BEGIN Records to use

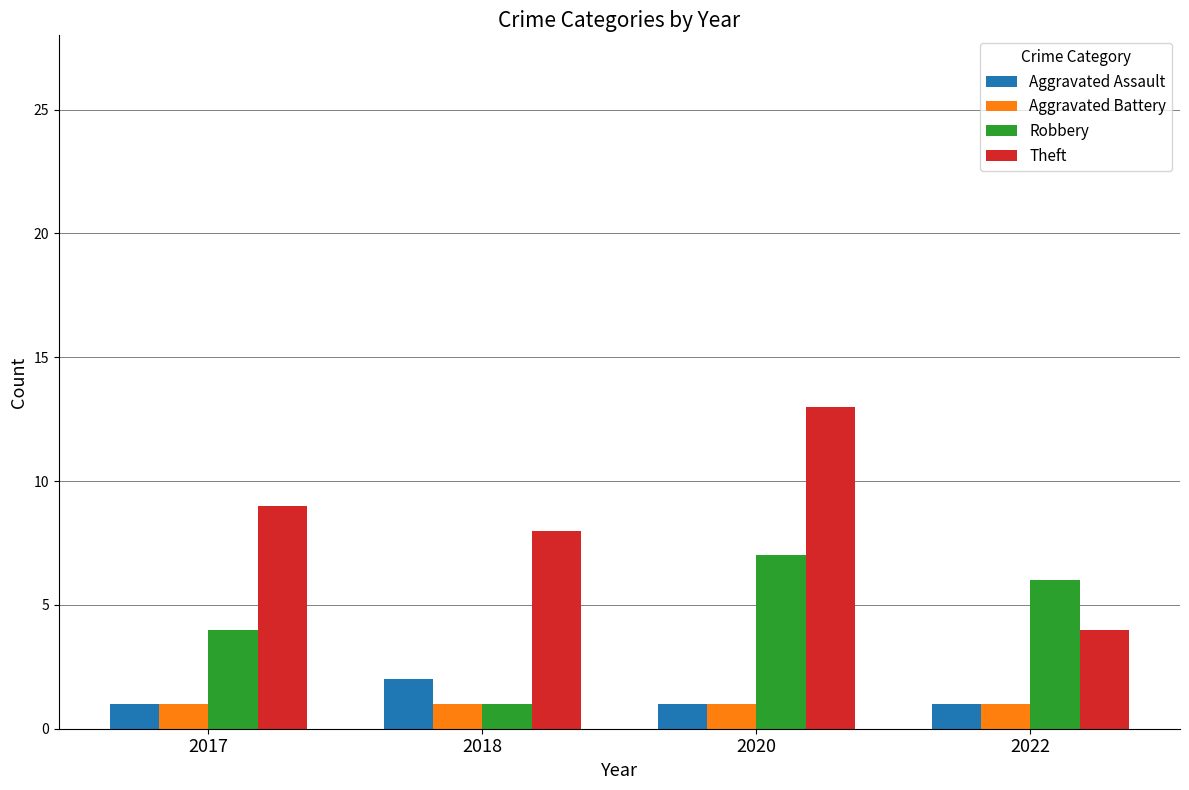

What is the sum of all Robbery values?

18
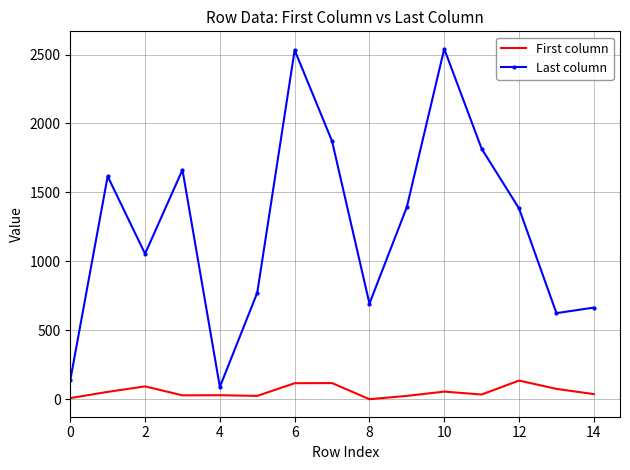

Which series has the widest spread of values?

Last column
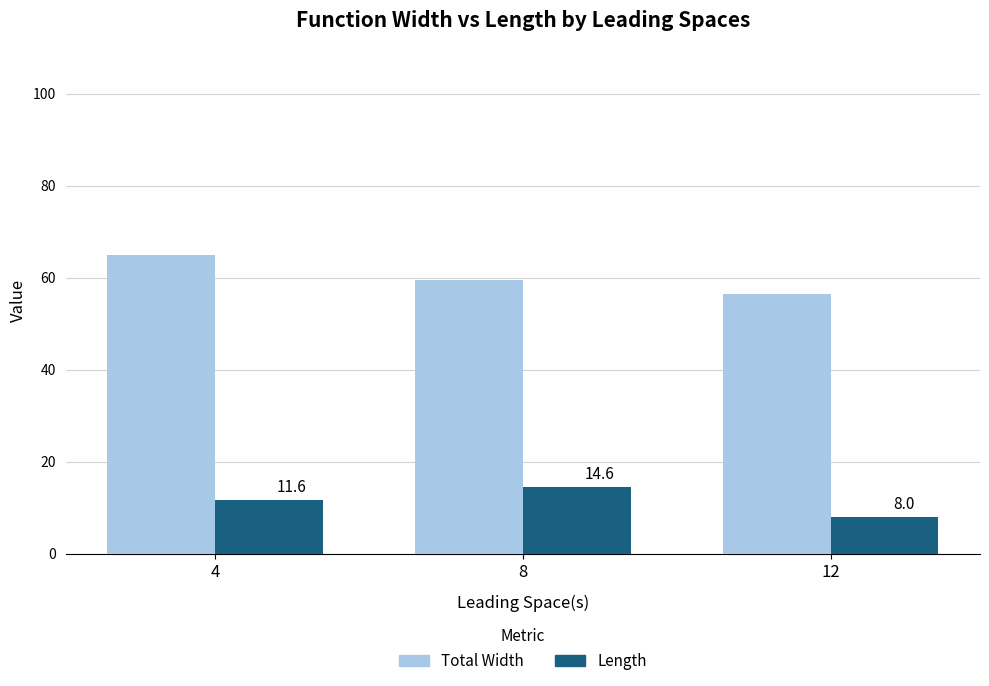

Reading right to left, list all the values displayed in this chart.

Total Width: 12=56.5	8=59.4	4=64.9
Length: 12=8.0	8=14.6	4=11.6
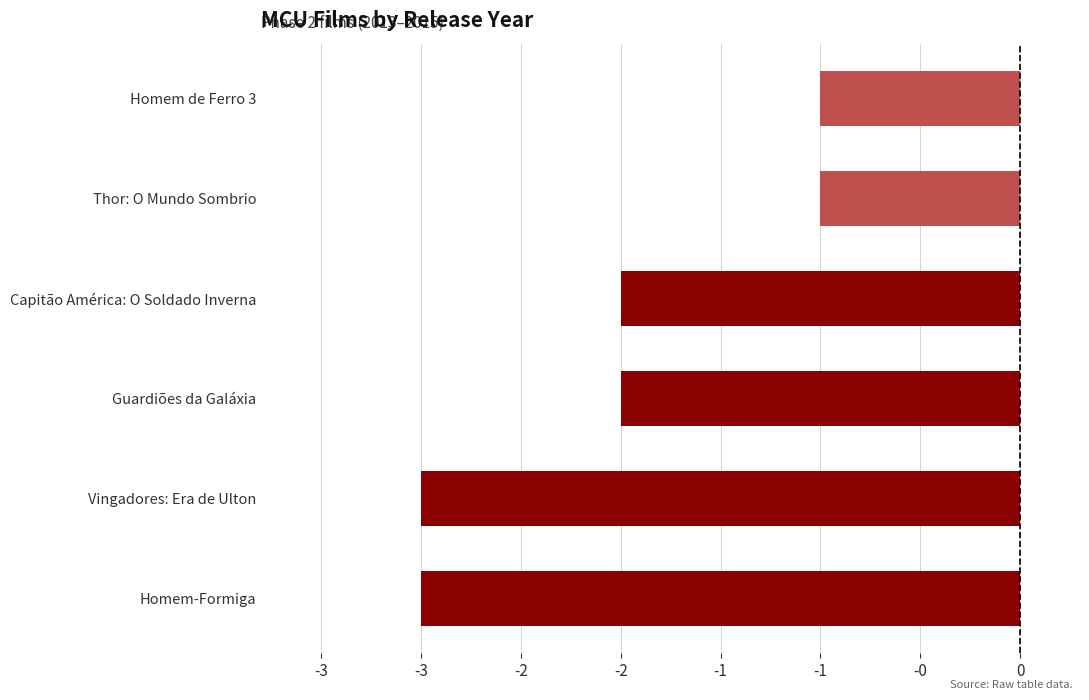

What is the minimum value shown in the chart?

-3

END Records to use

*Exercise aim*
Present the lines above as a Markdown table with two columns, Row and Line, numbering each non-blank line and omitting the pictures.

*Answer*
| Row | Line |
|---|---|
| 1 | What is the sum of all Robbery values? |
| 2 | 18 |
| 3 | Which series has the widest spread of values? |
| 4 | Last column |
| 5 | Reading right to left, list all the values displayed in this chart. |
| 6 | Total Width: 12=56.5	8=59.4	4=64.9 |
| 7 | Length: 12=8.0	8=14.6	4=11.6 |
| 8 | What is the minimum value shown in the chart? |
| 9 | -3 |